The Indian stock market experienced a significant downturn today, with the Sensex plummeting approximately 500 points and the Nifty falling below the critical 25,000 mark. The broad-based selling pressure affected nearly all sectors, painting a grim picture for investors.
At approximately 9:19 am, the BSE Sensex was down by 580 points, trading at 81,828.11, while the NSE Nifty50 fell over 175 points to 24,937.25. The S&P BSE Sensex further declined by 595.51 points to 81,812.66, and the NSE Nifty lost 182.90 points to 24,929.50 as of 9:23 am. Broader market indices mirrored this downward trend, with volatility indicators jumping sharply, suggesting a potentially turbulent trading session ahead.
Several factors contributed to this market slump. Globally, investor sentiment remained cautious. Concerns are rising due to limited clarity of US-China trade deal, which leaves the door open for renewed tariff tensions. This uncertainty dampened enthusiasm and triggered selling across various counters.
Examining sectoral performance, media and pharma stocks experienced gains, while all other sectoral indices traded in the red. Within the Nifty50 index, Bajaj Finserv, Wipro, Apollo Hospitals Enterprise, Tech Mahindra, and Oil and Natural Gas Corporation were among the top gainers. Conversely, Tata Motors, Tata Steel, Shriram Finance, Coal India, and Hindustan Unilever were the major losers, highlighting the widespread nature of the sell-off.
Specific stock movements revealed further insights into the market's behavior. Canara Bank shed 0.26% after announcing a 50 basis points reduction in its Repo Linked Lending Rate, bringing it down from 8.75% to 8.25%, aligning with the Reserve Bank of India's recent repo rate cut. Shakti Pumps India, however, advanced 3.60% after securing a letter of award worth Rs 114.58 crore from the Maharashtra Energy Department Agency. Sterlite Technologies (STL) surged 14.27% following a Rs 2,631 crore contract from BSNL for building and maintaining the middle-mile network under BharatNet in Jammu & Kashmir.

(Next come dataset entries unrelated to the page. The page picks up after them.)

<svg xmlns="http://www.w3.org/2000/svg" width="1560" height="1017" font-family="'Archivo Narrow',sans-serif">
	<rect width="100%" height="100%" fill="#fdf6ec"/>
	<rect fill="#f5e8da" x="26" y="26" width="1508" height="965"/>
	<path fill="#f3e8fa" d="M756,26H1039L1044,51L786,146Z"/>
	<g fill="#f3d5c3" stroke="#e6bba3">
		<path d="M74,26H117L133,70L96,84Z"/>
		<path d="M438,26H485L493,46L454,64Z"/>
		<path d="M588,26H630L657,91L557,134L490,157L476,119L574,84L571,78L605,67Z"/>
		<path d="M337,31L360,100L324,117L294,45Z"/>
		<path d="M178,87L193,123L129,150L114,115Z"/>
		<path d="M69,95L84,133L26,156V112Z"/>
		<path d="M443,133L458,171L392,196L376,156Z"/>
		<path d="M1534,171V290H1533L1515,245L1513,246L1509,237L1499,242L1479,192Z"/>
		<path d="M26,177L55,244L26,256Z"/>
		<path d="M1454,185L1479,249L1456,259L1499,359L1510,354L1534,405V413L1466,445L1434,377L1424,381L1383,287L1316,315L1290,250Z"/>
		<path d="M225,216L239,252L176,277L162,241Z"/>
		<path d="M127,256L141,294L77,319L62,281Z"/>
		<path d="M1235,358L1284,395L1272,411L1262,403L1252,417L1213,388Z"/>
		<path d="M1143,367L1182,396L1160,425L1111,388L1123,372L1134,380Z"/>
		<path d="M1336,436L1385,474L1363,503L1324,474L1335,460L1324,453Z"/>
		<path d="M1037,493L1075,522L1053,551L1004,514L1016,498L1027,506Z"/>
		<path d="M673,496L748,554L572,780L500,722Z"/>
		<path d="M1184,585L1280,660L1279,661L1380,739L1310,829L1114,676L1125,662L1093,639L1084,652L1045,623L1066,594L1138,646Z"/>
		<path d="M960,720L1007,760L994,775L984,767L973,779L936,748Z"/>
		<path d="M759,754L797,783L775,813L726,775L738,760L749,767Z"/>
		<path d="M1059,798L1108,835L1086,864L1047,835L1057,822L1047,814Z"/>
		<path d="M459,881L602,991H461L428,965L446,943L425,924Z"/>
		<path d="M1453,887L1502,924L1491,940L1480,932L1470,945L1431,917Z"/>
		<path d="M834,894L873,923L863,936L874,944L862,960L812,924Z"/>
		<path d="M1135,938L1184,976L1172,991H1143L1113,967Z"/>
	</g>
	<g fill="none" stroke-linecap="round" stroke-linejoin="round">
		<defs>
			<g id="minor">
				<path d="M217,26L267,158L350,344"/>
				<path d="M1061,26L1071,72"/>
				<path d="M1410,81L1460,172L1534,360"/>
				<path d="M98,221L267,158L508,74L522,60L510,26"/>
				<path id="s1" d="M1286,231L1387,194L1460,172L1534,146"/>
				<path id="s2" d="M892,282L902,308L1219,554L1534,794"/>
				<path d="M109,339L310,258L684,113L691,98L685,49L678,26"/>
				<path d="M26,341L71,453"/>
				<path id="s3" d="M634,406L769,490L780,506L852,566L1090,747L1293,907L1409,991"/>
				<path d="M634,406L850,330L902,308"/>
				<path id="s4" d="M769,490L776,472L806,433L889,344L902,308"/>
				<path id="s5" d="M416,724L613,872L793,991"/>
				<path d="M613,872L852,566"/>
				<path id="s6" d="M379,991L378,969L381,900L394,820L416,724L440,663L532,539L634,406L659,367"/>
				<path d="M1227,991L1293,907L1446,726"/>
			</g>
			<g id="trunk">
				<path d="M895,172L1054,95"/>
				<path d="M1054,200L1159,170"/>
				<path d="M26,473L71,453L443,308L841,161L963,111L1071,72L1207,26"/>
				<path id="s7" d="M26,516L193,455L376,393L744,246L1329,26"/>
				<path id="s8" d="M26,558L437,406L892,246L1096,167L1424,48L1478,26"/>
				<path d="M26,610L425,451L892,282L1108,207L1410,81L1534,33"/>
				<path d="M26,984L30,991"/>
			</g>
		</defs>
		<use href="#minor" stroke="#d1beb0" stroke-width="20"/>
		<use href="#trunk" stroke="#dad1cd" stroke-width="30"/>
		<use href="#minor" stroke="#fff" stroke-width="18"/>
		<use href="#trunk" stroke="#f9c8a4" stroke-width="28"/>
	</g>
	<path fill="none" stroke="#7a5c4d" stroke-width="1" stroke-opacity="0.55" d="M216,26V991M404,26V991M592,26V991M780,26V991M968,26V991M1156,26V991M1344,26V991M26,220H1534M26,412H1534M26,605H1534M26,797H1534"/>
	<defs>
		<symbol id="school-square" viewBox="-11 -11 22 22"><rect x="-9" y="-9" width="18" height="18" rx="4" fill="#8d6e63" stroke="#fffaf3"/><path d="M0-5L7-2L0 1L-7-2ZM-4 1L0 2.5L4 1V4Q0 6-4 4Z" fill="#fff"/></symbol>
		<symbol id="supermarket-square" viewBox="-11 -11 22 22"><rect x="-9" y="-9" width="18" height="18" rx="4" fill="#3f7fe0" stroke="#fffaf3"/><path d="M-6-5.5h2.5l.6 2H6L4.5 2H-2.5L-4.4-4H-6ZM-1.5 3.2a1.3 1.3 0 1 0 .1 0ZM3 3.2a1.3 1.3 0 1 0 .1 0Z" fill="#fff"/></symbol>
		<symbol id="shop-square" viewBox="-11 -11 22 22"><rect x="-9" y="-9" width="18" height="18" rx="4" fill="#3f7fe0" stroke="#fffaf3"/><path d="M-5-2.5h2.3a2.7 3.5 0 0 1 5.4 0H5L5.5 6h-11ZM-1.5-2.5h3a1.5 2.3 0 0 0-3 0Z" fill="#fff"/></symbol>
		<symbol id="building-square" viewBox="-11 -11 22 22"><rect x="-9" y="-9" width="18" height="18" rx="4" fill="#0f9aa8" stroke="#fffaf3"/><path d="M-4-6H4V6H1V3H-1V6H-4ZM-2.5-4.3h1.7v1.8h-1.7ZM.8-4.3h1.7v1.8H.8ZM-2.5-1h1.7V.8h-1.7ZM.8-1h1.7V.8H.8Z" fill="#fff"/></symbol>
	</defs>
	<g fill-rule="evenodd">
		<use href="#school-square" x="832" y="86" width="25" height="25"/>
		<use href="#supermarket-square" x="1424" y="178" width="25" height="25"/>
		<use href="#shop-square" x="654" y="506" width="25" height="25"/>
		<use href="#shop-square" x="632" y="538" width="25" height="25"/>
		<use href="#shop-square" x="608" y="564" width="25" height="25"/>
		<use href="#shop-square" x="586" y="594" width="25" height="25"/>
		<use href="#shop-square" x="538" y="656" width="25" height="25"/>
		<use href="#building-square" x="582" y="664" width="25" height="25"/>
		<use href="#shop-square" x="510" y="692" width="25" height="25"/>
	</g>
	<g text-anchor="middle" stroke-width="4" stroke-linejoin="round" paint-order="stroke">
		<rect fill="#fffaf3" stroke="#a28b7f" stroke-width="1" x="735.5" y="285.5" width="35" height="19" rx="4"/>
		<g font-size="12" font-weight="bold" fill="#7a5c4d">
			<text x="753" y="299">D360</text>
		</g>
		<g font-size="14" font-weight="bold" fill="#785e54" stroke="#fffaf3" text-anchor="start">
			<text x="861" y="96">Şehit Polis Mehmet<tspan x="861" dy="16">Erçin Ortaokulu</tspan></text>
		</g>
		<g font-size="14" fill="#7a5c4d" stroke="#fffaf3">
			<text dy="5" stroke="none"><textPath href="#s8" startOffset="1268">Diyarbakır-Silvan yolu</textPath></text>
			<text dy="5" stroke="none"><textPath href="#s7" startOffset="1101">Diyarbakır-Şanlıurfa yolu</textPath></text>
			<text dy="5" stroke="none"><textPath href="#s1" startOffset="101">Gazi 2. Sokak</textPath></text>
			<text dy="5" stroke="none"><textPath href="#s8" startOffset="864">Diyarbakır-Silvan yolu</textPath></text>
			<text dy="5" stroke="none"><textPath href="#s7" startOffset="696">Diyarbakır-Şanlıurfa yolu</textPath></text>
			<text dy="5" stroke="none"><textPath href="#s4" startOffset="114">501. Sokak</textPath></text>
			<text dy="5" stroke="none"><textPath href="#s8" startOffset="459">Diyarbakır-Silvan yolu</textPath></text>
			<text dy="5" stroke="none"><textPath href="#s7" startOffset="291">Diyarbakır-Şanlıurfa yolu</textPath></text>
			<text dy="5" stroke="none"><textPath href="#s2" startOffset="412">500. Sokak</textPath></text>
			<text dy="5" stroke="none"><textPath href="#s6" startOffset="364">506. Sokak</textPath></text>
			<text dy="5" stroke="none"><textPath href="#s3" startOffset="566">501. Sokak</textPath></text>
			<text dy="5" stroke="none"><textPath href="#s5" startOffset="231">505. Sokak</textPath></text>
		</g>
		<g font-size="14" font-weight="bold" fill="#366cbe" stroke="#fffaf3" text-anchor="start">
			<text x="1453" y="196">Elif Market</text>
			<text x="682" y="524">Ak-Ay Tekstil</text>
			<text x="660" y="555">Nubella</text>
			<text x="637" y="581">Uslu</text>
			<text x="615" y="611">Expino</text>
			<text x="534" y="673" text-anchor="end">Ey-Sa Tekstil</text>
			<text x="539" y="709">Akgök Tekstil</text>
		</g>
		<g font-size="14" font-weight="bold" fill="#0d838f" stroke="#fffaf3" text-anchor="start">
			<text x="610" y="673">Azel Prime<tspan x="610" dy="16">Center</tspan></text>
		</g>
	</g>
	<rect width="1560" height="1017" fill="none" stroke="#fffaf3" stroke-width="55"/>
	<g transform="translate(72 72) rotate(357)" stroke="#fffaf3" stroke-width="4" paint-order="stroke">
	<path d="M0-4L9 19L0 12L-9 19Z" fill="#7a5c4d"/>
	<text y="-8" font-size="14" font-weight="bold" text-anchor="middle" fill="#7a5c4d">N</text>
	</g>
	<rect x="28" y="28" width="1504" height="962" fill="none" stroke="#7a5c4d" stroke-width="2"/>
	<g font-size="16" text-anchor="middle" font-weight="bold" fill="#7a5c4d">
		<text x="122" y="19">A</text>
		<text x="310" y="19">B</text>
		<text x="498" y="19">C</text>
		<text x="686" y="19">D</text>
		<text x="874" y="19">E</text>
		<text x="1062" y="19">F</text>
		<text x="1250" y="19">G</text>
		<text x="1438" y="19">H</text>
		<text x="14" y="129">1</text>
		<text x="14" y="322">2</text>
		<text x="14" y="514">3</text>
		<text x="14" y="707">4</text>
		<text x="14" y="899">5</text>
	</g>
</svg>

Global cues also played a role in shaping domestic market sentiment. Asian stocks traded mixed as investors reacted to U.S. President Donald Trump's statement that a trade agreement with China was 'done,' pending final approval from both himself and Chinese President Xi Jinping. Concerns about potential military actions further weighed on investors' minds. Reports suggested the United States may have bombed a nuclear facility in Iran, triggering fresh concerns over the conflict with Israel.
In the broader market, the S&P BSE Mid-Cap index fell 0.86%, and the S&P BSE Small-Cap index shed 0.63%, indicating that the decline was not limited to large-cap stocks. Market breadth was negative, with 1,581 shares rising and 2,297 shares falling on the BSE. The NSE's India VIX, a gauge of market volatility expectations, rose 0.91% to 13.79, reflecting increased investor anxiety.
Adding to the negative sentiment, the Gift Nifty futures, as of 8:10 am, were trading at 25,015, indicating a lower opening compared to the previous close of 25,112.4.
This downturn follows a period of gains, with benchmark indices rising about 1.6% last week, driven by financial stocks. However, escalating geopolitical tensions have eroded those gains, leading to the current market correction.
Disclaimer: I am an AI chatbot and cannot provide financial advice. This article is for informational purposes only. Please consult a financial advisor before making any investment decisions.